Thanks to Edward Snowden’s act of conscience, we’ve made historic strides in our fight for surveillance reform and improved cybersecurity. That’s why today, ahead of this week’s release of the Oliver Stone movie “Snowden,” we’re unveiling a major effort calling on President Obama to pardon the NSA whistleblower.
The ACLU is being joined in this campaign by Amnesty International and Human Rights Watch, and we already have an impressive list of over 100 former national security officials, legal scholars, technology and business leaders, human rights activists, and artists on board, including:
George Soros, founder and chair of the Open Society Foundations
Steve Wozniak, co-founder of Apple
Timothy Edgar, former director at the Obama White House National Security Staff
Maggie Gyllenhaal, actor
Jimmy Wales, founder of Wikipedia
Michael Stipe, musician
Teju Cole, writer
Melvin Goodman, former CIA division chief and senior analyst
Bruce Ackerman, Yale Law School professor
Eve Ensler, writer
Daniel Radcliffe, actor
You can see the full list and add your name at pardonsnowden.org
The government has charged Snowden under the Espionage Act, a World War One-era law that doesn’t distinguish between selling secrets to foreign governments and giving them to journalists working in the public interest. If Snowden were to be tried under the charges he faces, any argument that his actions benefited the public would be inadmissible in court.
The Pardon Snowden campaign will work through the end of Obama’s administration to make the case that Snowden’s act of whistleblowing benefited the United States and enriched democratic debate worldwide, and we’re asking citizens to write to the president via our website.

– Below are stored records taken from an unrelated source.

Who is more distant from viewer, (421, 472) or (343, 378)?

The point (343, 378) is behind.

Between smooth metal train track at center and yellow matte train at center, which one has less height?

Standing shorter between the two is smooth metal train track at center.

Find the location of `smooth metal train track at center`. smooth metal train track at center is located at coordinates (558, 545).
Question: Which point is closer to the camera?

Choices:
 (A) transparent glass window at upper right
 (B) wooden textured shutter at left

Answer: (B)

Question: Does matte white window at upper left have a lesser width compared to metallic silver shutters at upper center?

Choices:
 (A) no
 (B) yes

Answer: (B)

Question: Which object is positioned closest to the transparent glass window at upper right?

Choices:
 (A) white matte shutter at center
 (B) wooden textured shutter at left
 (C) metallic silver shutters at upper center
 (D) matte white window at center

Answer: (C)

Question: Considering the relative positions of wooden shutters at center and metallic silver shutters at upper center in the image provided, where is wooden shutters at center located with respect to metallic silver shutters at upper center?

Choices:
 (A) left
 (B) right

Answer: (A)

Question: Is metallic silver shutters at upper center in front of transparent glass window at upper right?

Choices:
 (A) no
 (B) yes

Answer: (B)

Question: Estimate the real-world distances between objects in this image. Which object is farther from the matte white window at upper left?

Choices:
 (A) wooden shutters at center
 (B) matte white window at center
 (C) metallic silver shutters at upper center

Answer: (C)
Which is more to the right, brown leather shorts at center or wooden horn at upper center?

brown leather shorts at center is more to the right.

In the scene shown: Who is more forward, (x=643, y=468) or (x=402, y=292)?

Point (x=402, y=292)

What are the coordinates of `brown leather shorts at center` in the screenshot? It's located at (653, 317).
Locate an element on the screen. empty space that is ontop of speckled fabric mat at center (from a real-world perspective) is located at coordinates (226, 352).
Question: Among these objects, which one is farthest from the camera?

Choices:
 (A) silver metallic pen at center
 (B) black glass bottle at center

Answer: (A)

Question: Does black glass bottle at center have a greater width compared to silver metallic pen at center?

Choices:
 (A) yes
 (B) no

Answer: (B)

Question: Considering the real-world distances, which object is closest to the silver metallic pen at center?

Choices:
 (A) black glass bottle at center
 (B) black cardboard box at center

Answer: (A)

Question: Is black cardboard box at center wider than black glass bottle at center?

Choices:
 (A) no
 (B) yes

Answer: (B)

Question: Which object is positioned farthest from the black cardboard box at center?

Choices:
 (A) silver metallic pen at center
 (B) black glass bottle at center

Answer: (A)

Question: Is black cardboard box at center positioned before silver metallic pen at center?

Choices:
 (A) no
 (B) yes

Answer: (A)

Snowden has already been vindicated in multiple ways: A panel appointed by the president to review the NSA’s surveillance program recommended dozens of reforms. Last year, a federal appeals court found the NSA’s call-tracking program revealed by Snowden was illegal. The following month, Congress passed the USA Freedom Act, which ended bulk collection of call data by the US government. That bill marked the first time Congress has acted to rein in government surveillance since the 1970s. Journalists at The Guardian and Washington Post won the Pulitzer Prize for their reporting on Snowden’s disclosures.
Former Attorney General Eric Holder said, “We can certainly argue about the way in which Snowden did what he did, but I think that he actually performed a public service by raising the debate that we engaged in and by the changes that we made.” And Obama himself commented that the debate sparked by the whistleblower “will make us stronger.”
It’s indisputable that our democracy is better off thanks to Snowden, and it’s precisely for cases like his that the pardon power exists. President Obama should use this power for good instead of leaving an American whistleblower stranded in exile.